Michelle Marx, adult services librarian for the Eagle Valley Library District, has books like “Work Song” by Ivan Doig, “Rebecca” by Daphne DuMaurier, and “Mockingjay” by Suzanne Collins at the top of her list.

“I don’t necessarily save books to read in the summer,” Marx said. “I just enjoy reading outside on my porch with a glass of white wine instead of inside with a cup of tea.”

“At the top of my list are ‘The Passage’ by Justin Cronin, another post-apocalyptic brain teaser, and ‘Mr. Peanut’ by Adam Ross, a first time novelist,” Bales said. “I also plan on re-reading ‘The Forged Coupon,’ a short story by Leo Tolstoy. I was reminded of it after I read and loved ‘The Line’ by Olga Grushin. Both stories are a testament to the grace of those who are able to receive evil and repay it with kindness.”

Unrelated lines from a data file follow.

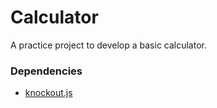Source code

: # Calculator
A practice project to develop a basic calculator.
### Dependencies

- [knockout.js](https://http://knockoutjs.com/) 

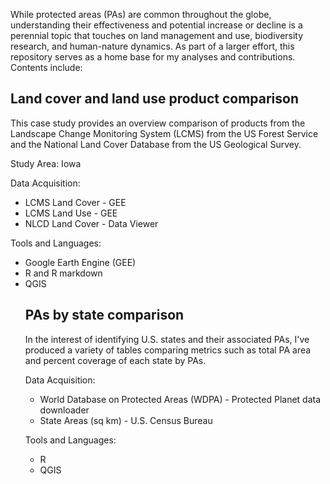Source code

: While protected areas (PAs) are common throughout the globe, understanding their effectiveness and potential increase or decline is a perennial topic that touches on land management and use, biodiversity research, and human-nature dynamics. As part of a larger effort, this repository serves as a home base for my analyses and contributions. Contents include: 

<h2><strong>Land cover and land use product comparison</strong></h2>
This case study provides an overview comparison of products from the Landscape Change Monitoring System (LCMS) from the US Forest Service and the National Land Cover Database from the US Geological Survey. 

  <p>Study Area: Iowa</p>
  <p>Data Acquisition:
  <ul>
  <li>LCMS Land Cover - GEE</li>
  <li>LCMS Land Use - GEE </li>
  <li>NLCD Land Cover - Data Viewer</li>
  </ul>
  </p>
  <p>Tools and Languages:
  <ul>
  <li> Google Earth Engine (GEE)</li>
  <li>R and R markdown</li>
  <li> QGIS</li>
  </p>
<div>
<h2><strong>PAs by state comparison</strong></h2>
In the interest of identifying U.S. states and their associated PAs, I've produced a variety of tables comparing metrics such as total PA area and percent coverage of each state by PAs. 

  <p>Data Acquisition:
  <ul>
  <li>World Database on Protected Areas (WDPA) - Protected Planet data downloader</li>
  <li>State Areas (sq km) - U.S. Census Bureau </li>
  </ul>
  </p>
  <p>Tools and Languages:
  <ul>
  <li>R</li>
  <li>QGIS</li>
  </ul>
  </div>
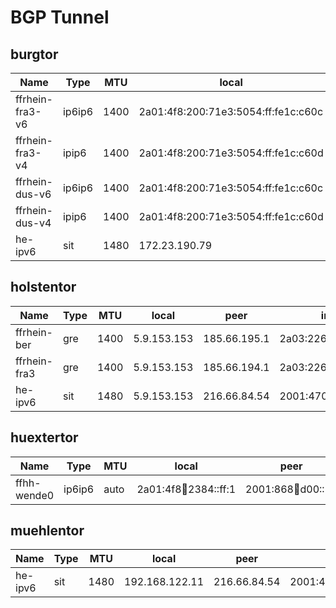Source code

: # BGP Tunnel

## burgtor

| Name            | Type   |  MTU | local                               |                peer | inet6                | inet           |
|-----------------|--------|------|-------------------------------------|---------------------|----------------------|----------------|
| ffrhein-fra3-v6 | ip6ip6 | 1400 | 2a01:4f8:200:71e3:5054:ff:fe1c:c60c |  2001:8d8:2:1050::3 | 2a03:2260:0:36::2/64 |                |
| ffrhein-fra3-v4 | ipip6  | 1400 | 2a01:4f8:200:71e3:5054:ff:fe1c:c60d |  2001:8d8:2:1050::3 |                      | 100.64.0.95/31 |
| ffrhein-dus-v6  | ip6ip6 | 1400 | 2a01:4f8:200:71e3:5054:ff:fe1c:c60c | 2a01:a700:48ac::1:2 | a03:2260:0:37::2/64  |                |
| ffrhein-dus-v4  | ipip6  | 1400 | 2a01:4f8:200:71e3:5054:ff:fe1c:c60d | 2a01:a700:48ac::1:2 |                      | 100.64.0.93/31 |
| he-ipv6         | sit    | 1480 | 172.23.190.79                       |        216.66.84.54 | 2001:470:12:8::2/64  |                |

## holstentor

| Name         | Type |  MTU |       local |         peer | inet6                | inet            |
|--------------|------|------|-------------|--------------|----------------------|-----------------|
| ffrhein-ber  | gre  | 1400 | 5.9.153.153 | 185.66.195.1 | 2a03:2260:0:59::2/64 | 100.64.0.165/31 |
| ffrhein-fra3 | gre  | 1400 | 5.9.153.153 | 185.66.194.1 | 2a03:2260:0:60::2/64 | 100.64.0.167/31 |
| he-ipv6      | sit  | 1480 | 5.9.153.153 | 216.66.84.54 | 2001:470:12:35::2/64 |                 |

## huextertor

| Name        | Type   | MTU  | local                   |                 peer | inet6                    | inet |
|-------------|--------|------|-------------------------|----------------------|--------------------------|------|
| ffhh-wende0 | ip6ip6 | auto | 2a01:4f8:100:2384::ff:1 | 2001:868:100:d00::10 | 2a03:2267:ffff:b01::2/64 |      | 

## muehlentor

| Name    | Type |  MTU |          local |         peer | inet6                | inet |
|---------|------|------|----------------|--------------|----------------------|------|
| he-ipv6 | sit  | 1480 | 192.168.122.11 | 216.66.84.54 | 2001:470:12:58::2/64 |      |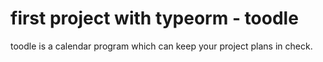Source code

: # first project with typeorm - toodle

toodle is a calendar program which can keep your project plans in check.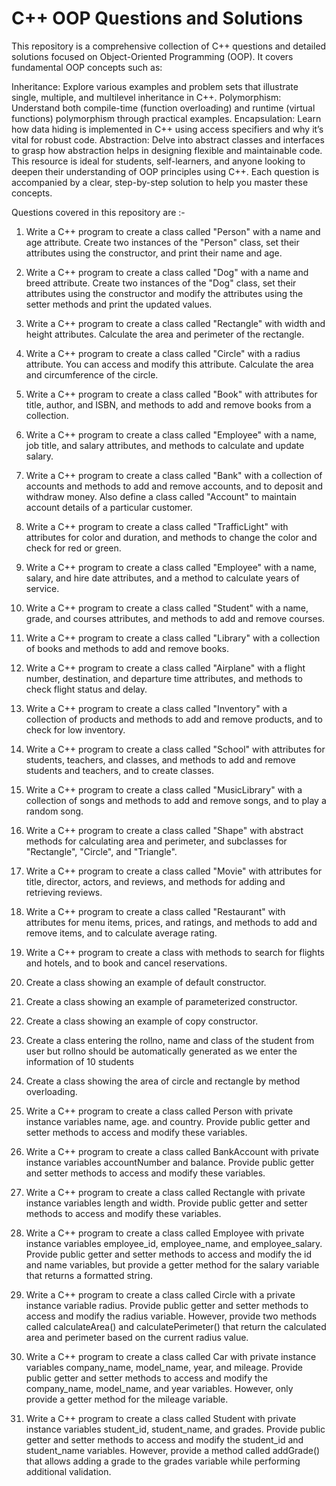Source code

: # C++ OOP Questions and Solutions

This repository is a comprehensive collection of C++ questions and detailed solutions focused on Object-Oriented Programming (OOP). It covers fundamental OOP concepts such as:

Inheritance: Explore various examples and problem sets that illustrate single, multiple, and multilevel inheritance in C++.
Polymorphism: Understand both compile-time (function overloading) and runtime (virtual functions) polymorphism through practical examples.
Encapsulation: Learn how data hiding is implemented in C++ using access specifiers and why it’s vital for robust code.
Abstraction: Delve into abstract classes and interfaces to grasp how abstraction helps in designing flexible and maintainable code.
This resource is ideal for students, self-learners, and anyone looking to deepen their understanding of OOP principles using C++. Each question is accompanied by a clear, step-by-step solution to help you master these concepts.

Questions covered in this repository are :- 

1. Write a C++ program to create a class called "Person" with a name and age attribute. Create two instances of the "Person" class, set their attributes using the constructor, and print their name and age.

2. Write a C++ program to create a class called "Dog" with a name and breed attribute. Create two instances of the "Dog" class, set their attributes using the constructor and modify the attributes using the setter methods and print the updated values.

3. Write a C++ program to create a class called "Rectangle" with width and height attributes. Calculate the area and perimeter of the rectangle.

4. Write a C++ program to create a class called "Circle" with a radius attribute. You can access and modify this attribute. Calculate the area and circumference of the circle.

5. Write a C++ program to create a class called "Book" with attributes for title, author, and ISBN, and methods to add and remove books from a collection.

6. Write a C++ program to create a class called "Employee" with a name, job title, and salary attributes, and methods to calculate and update salary.

7. Write a C++ program to create a class called "Bank" with a collection of accounts and methods to add and remove accounts, and to deposit and withdraw money. Also define a class called "Account" to maintain account details of a particular customer.

8. Write a C++ program to create a class called "TrafficLight" with attributes for color and duration, and methods to change the color and check for red or green.

9. Write a C++ program to create a class called "Employee" with a name, salary, and hire date attributes, and a method to calculate years of service.

10. Write a C++ program to create a class called "Student" with a name, grade, and courses attributes, and methods to add and remove courses.

11. Write a C++ program to create a class called "Library" with a collection of books and methods to add and remove books.

12. Write a C++ program to create a class called "Airplane" with a flight number, destination, and departure time attributes, and methods to check flight status and delay.

13. Write a C++ program to create a class called "Inventory" with a collection of products and methods to add and remove products, and to check for low inventory.

14. Write a C++ program to create a class called "School" with attributes for students, teachers, and classes, and methods to add and remove students and teachers, and to create classes.

15. Write a C++ program to create a class called "MusicLibrary" with a collection of songs and methods to add and remove songs, and to play a random song.

16. Write a C++ program to create a class called "Shape" with abstract methods for calculating area and perimeter, and subclasses for "Rectangle", "Circle", and "Triangle".

17. Write a C++ program to create a class called "Movie" with attributes for title, director, actors, and reviews, and methods for adding and retrieving reviews.

18. Write a C++ program to create a class called "Restaurant" with attributes for menu items, prices, and ratings, and methods to add and remove items, and to calculate average rating.

19. Write a C++ program to create a class with methods to search for flights and hotels, and to book and cancel reservations.

20. Create a class showing an example of default constructor.

21. Create a class showing an example of parameterized constructor.

22. Create a class showing an example of copy constructor.

23. Create a class entering the rollno, name and class of the student from user but rollno should be automatically generated as we enter the information of 10 students

24. Create a class showing the area of circle and rectangle by method overloading.

25. Write a C++ program to create a class called Person with private instance variables name, age. and country. Provide public getter and setter methods to access and modify these variables.

26. Write a C++ program to create a class called BankAccount with private instance variables accountNumber and balance. Provide public getter and setter methods to access and modify these variables.

27. Write a C++ program to create a class called Rectangle with private instance variables length and width. Provide public getter and setter methods to access and modify these variables.

28. Write a C++ program to create a class called Employee with private instance variables employee_id, employee_name, and employee_salary. Provide public getter and setter methods to access and modify the id and name variables, but provide a getter method for the salary variable that returns a formatted string.

29. Write a C++ program to create a class called Circle with a private instance variable radius. Provide public getter and setter methods to access and modify the radius variable. However, provide two methods called calculateArea() and calculatePerimeter() that return the calculated area and perimeter based on the current radius value.

30. Write a C++ program to create a class called Car with private instance variables company_name, model_name, year, and mileage. Provide public getter and setter methods to access and modify the company_name, model_name, and year variables. However, only provide a getter method for the mileage variable.

31. Write a C++ program to create a class called Student with private instance variables student_id, student_name, and grades. Provide public getter and setter methods to access and modify the student_id and student_name variables. However, provide a method called addGrade() that allows adding a grade to the grades variable while performing additional validation.
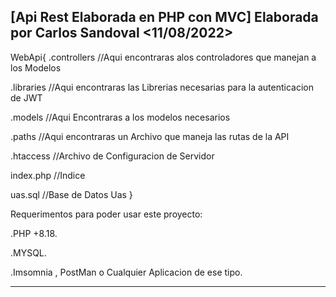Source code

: [Api Rest Elaborada en PHP con MVC]   Elaborada por Carlos Sandoval <11/08/2022>
-------------------------------------------------------------------------------------------------------------------------------------------------------------------------
WebApi{
.controllers  //Aqui encontraras alos controladores que manejan a los Modelos

.libraries //Aqui encontraras las Librerias  necesarias para la autenticacion de JWT

.models //Aqui Encontraras a los modelos necesarios 

.paths  //Aqui encontraras un Archivo que maneja las rutas de la API

.htaccess //Archivo de Configuracion de Servidor

index.php //Indice

uas.sql //Base de Datos  Uas
}

Requerimentos para poder usar este proyecto:
  
  .PHP +8.18.

  .MYSQL.
  
  .Imsomnia , PostMan o Cualquier Aplicacion de ese tipo.
  

-------------------------------------------------------------------------------------------------------------------------------------------------------------------------
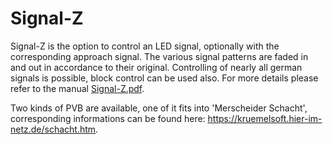 # Signal-Z

Signal-Z is the option to control an LED signal, optionally with the corresponding approach signal.
The various signal patterns are faded in and out in accordance to their original.
Controlling of nearly all german signals is possible, block control can be used also.
For more details please refer to the manual [Signal-Z.pdf](Signal-Z.pdf).<br>

Two kinds of PVB are available, one of it fits into 'Merscheider Schacht', corresponding informations can be found here: https://kruemelsoft.hier-im-netz.de/schacht.htm.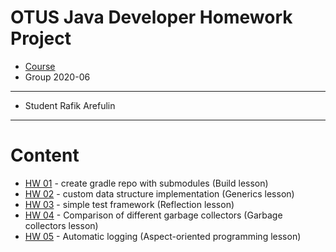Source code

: ﻿# OTUS Java Developer Homework Project

* [Course](https://otus.ru/lessons/razrabotchik-java/?int_source=courses_catalog&int_term=programming)
* Group 2020-06
---
* Student Rafik Arefulin
---
# Content
* [HW 01](./hw01-gradle) - create gradle repo with submodules (Build lesson)
* [HW 02](./hw02-DIYArray) - custom data structure implementation (Generics lesson)
* [HW 03](./hw03-reflection) - simple test framework (Reflection lesson)
* [HW 04](./hw04-GC) - Comparison of different garbage collectors (Garbage collectors lesson)
* [HW 05](./hw05-AOP) - Automatic logging (Aspect-oriented programming lesson)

As the owner of a bookstore, Magistro is always reading a few months ahead, trying to stay on top of all of the new releases. Most of the books she is reading this summer won’t be released for few months.

“On my list is ‘Father of the Rain’ by Lily King and ‘Great House’ by Nicole Krauss, a new novel from one of my favorite authors. And, I just finished ‘The Particular Sadness of Lemon Cake’ by Aimee Bender, which I loved.”

“Await Your Reply” by Dan Chaon, “Stone’s Fall” by Iain Pears and “The Immortal Life of Henrietta Lacks” by Rebecca Skloot are just a few of the many books Rothenberg plans to read this summer.

“Right now I am reading too many books. I’m like a kid in a candy store,” he said.

The days of summer are long, which leaves plenty of time to bask in the sunshine with a good book. Though people have different tastes when it comes to what they like to read, the impetus for cracking the cover remains the same as when we were conquering those required reading lists as kids.

“I don’t like not knowing things,” Rothenberg said. “That’s what really drives me in my reading, the chance to continue learning.”